**Exercise data**
============
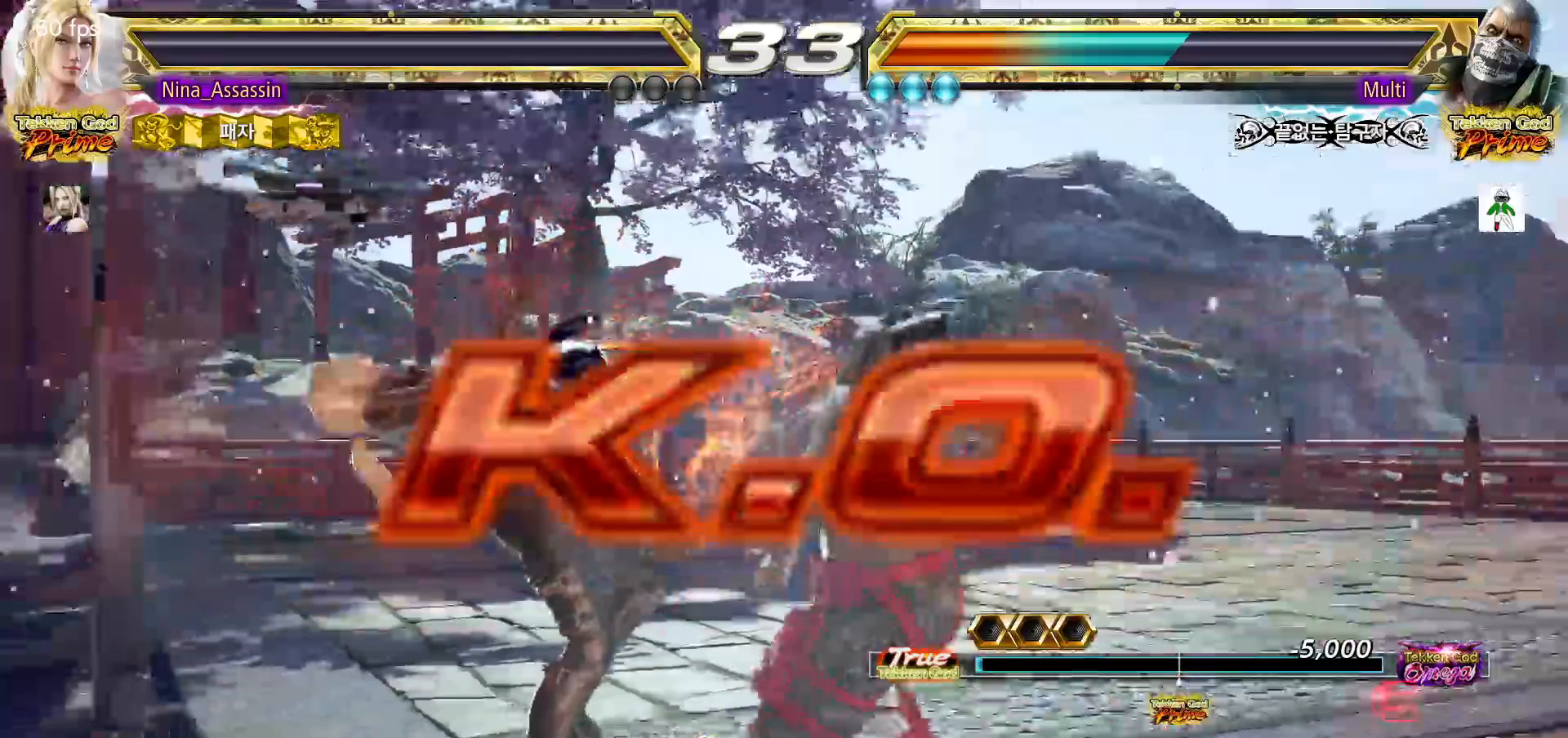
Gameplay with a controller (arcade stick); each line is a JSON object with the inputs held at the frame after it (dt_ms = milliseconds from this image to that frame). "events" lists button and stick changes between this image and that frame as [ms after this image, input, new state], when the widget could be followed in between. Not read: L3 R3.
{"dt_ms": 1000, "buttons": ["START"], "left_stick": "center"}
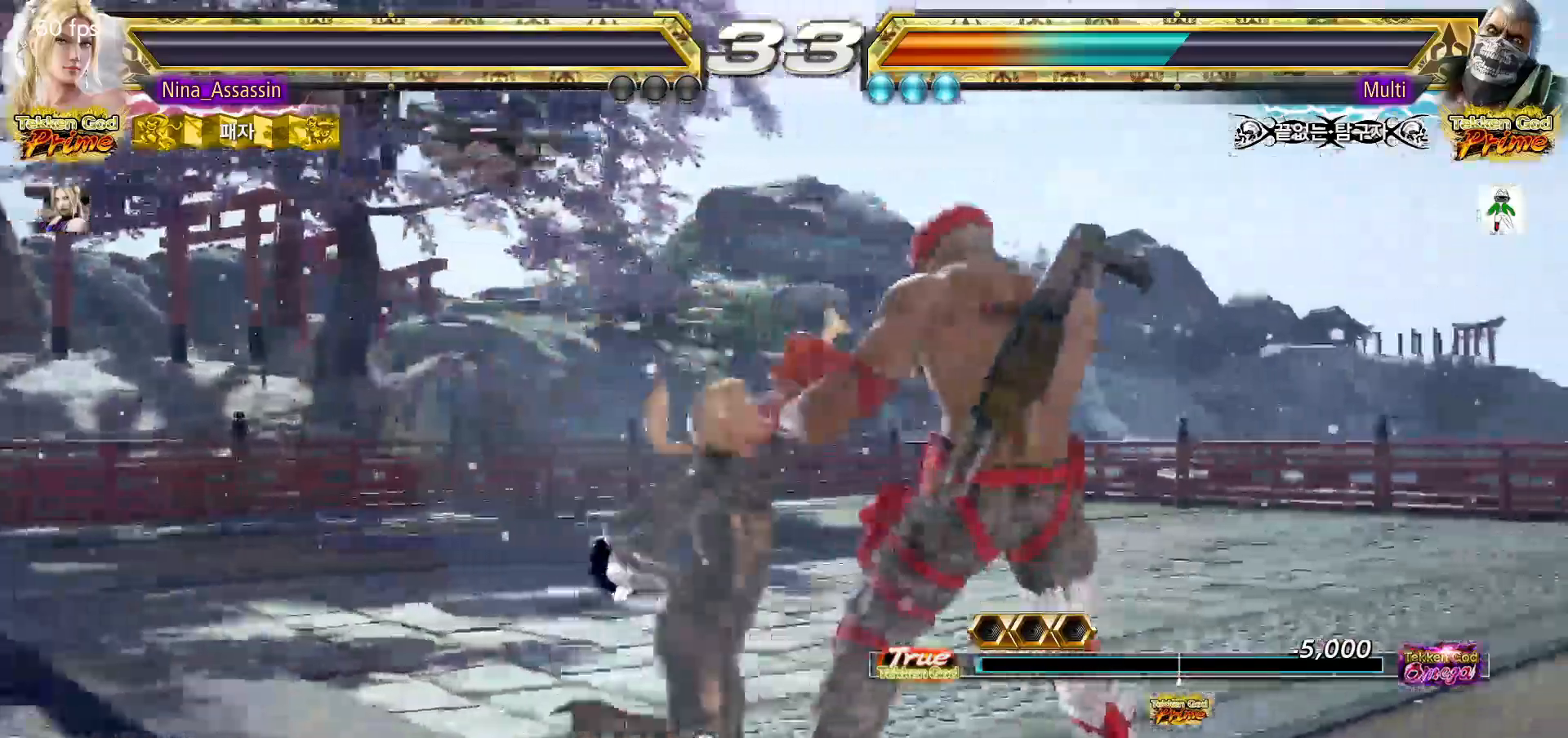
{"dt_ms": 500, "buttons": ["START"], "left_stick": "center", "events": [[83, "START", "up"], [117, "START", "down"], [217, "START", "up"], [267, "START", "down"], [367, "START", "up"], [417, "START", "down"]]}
============
**What you are asked to do**
Print the data again word for word, pictures excluded.

**Problem solution**
Gameplay with a controller (arcade stick); each line is a JSON object with the inputs held at the frame after it (dt_ms = milliseconds from this image to that frame). "events" lists button and stick changes between this image and that frame as [ms after this image, input, new state], when the widget could be followed in between. Not read: L3 R3.
{"dt_ms": 1000, "buttons": ["START"], "left_stick": "center"}
{"dt_ms": 500, "buttons": ["START"], "left_stick": "center", "events": [[83, "START", "up"], [117, "START", "down"], [217, "START", "up"], [267, "START", "down"], [367, "START", "up"], [417, "START", "down"]]}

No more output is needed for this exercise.